It doesn’t matter if you play football, volleyball, basketball, or tennis. And it doesn’t matter if you are male or female. You still need these four things. So we switched to unified approach and it worked much better for everyone.
Under our unified approach at Farmington High School, all teams and athletes do very similar things during their lifting workouts, and almost all workouts include the following movements:
- A squat (back, front, overhead, goblet, etc)
- An Olympic lift or deadlift
- An upper body push or pull.
These are typically the four main movement categories for both in-season and off-season athletes. In-season teams will focus mainly of these areas for their workouts, with a few minor changes and additions along the way. For off-season athletes, we include hip hinges, carries, iso-lateral movements, rotational movements, and overhead work as part of our auxiliary lifts, but all off-season athletes are doing the same movements each day. (One note: I do make different programs for in-season teams because of the varying competition schedules, but the overall weekly plan is very similar from one team to the next.)
When everyone is doing the same workout on the same day, it’s much easier to manage. I am a more effective as a coach because of it. The transition for the athletes from one season to the next is also a lot smoother. And I think it helps to build a sense of community within our athletic department among teams and athletes. There are no special teams with special programs. We all use an athletic development program and we’re all in it together, working hard to get ready for the next season. So from my experience, a unified approach to strength programming works much better for high school athletes than sport-specific programming, and I highly recommend it.

#### [DATA FOR ANALYSIS]
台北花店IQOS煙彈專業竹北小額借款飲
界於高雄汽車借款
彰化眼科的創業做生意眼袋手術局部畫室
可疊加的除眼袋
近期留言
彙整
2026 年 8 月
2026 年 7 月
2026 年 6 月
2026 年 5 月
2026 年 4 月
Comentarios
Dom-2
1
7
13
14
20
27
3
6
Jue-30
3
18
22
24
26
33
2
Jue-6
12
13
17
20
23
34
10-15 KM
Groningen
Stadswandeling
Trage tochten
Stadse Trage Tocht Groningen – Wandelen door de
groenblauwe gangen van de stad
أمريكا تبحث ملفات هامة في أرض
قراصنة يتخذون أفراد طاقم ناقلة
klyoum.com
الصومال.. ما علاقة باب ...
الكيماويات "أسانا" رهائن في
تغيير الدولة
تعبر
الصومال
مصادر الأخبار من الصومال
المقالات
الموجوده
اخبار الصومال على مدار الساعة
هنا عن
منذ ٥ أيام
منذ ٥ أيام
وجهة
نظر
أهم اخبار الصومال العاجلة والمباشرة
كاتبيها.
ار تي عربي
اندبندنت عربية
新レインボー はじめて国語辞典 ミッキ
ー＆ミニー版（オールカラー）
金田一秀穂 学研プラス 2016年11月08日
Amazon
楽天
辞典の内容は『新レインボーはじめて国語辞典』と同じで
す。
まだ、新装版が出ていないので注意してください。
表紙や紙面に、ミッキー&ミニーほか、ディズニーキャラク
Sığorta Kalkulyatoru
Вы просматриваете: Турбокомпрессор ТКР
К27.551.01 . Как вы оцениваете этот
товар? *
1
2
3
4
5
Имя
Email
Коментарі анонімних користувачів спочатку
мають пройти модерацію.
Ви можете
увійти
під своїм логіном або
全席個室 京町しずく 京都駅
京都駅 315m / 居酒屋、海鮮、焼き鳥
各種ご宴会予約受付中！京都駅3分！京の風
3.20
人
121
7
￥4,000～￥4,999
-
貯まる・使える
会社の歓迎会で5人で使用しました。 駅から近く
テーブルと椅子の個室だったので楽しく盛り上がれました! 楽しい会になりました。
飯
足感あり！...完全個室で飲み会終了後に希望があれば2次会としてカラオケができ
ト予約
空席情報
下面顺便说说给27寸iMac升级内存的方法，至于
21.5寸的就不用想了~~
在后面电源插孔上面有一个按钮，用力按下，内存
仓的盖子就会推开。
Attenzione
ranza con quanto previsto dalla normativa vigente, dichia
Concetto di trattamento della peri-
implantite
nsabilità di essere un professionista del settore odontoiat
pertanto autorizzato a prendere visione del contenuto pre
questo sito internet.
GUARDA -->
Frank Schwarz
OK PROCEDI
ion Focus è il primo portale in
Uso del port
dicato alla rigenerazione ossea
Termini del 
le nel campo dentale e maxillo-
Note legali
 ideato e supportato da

#### [WORK REQUEST]
Reproduce the strength-training text from "It doesn’t matter if you play" to "push or pull.". The items above come from a separate source.

#### [TASK SOLUTION]
It doesn’t matter if you play football, volleyball, basketball, or tennis. And it doesn’t matter if you are male or female. You still need these four things. So we switched to unified approach and it worked much better for everyone.
Under our unified approach at Farmington High School, all teams and athletes do very similar things during their lifting workouts, and almost all workouts include the following movements:
- A squat (back, front, overhead, goblet, etc)
- An Olympic lift or deadlift
- An upper body push or pull.